Assigned task. Check each line of the listing for the string "Sherman". Copy those where it appears.

Records for the task.
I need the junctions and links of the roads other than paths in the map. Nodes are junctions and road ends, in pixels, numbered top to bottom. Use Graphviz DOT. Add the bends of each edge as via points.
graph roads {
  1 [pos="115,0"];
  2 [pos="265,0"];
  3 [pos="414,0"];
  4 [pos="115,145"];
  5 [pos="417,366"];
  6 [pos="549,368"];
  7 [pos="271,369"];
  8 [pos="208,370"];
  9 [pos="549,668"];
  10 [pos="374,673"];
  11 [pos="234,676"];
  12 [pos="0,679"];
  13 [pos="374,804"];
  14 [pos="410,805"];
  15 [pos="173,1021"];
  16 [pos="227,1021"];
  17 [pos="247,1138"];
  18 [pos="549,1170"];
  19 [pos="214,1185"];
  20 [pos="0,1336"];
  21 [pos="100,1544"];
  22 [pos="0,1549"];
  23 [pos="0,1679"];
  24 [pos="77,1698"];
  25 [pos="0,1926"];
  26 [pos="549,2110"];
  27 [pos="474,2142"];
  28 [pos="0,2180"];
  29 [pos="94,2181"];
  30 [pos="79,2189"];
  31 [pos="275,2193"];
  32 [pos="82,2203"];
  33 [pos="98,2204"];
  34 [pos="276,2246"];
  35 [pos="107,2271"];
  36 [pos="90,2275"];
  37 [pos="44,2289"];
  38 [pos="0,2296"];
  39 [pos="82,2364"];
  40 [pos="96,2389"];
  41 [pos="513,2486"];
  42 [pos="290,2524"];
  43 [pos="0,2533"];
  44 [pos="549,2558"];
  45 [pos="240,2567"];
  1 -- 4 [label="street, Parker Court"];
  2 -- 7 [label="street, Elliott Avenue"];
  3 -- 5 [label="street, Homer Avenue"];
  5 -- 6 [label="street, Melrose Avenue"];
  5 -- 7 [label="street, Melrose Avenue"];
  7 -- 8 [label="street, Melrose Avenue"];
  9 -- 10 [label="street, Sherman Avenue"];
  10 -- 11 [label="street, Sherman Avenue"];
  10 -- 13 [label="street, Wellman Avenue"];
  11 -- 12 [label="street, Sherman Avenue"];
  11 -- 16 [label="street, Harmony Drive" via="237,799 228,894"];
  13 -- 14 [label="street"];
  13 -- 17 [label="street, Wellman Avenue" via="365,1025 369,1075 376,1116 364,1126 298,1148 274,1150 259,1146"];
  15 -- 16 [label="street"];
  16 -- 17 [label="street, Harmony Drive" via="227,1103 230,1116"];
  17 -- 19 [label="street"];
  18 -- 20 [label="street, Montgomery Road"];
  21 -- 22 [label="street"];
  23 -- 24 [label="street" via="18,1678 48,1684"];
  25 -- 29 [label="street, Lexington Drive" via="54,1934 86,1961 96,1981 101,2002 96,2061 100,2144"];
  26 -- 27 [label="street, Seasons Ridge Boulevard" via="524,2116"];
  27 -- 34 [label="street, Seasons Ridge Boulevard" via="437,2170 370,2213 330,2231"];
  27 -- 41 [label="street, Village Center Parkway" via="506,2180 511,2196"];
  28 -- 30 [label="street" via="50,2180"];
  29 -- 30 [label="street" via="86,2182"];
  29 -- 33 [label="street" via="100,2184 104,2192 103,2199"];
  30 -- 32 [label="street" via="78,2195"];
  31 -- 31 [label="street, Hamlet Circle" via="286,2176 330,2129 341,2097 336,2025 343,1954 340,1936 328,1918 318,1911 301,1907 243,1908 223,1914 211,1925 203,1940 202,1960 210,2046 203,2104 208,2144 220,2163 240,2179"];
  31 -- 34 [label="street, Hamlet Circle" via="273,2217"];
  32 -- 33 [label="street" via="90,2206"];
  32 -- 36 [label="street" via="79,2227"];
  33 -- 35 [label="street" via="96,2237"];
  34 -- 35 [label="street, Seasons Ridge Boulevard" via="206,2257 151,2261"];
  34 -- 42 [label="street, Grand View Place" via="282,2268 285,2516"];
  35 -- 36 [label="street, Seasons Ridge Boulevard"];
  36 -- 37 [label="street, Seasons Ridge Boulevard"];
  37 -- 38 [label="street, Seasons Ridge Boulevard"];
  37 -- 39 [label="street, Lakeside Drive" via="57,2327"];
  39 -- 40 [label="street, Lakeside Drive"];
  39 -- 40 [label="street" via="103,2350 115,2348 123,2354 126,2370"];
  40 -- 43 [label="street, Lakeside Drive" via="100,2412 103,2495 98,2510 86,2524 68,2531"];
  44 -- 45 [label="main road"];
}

Finished exercise.
  9 -- 10 [label="street, Sherman Avenue"];
  10 -- 11 [label="street, Sherman Avenue"];
  11 -- 12 [label="street, Sherman Avenue"];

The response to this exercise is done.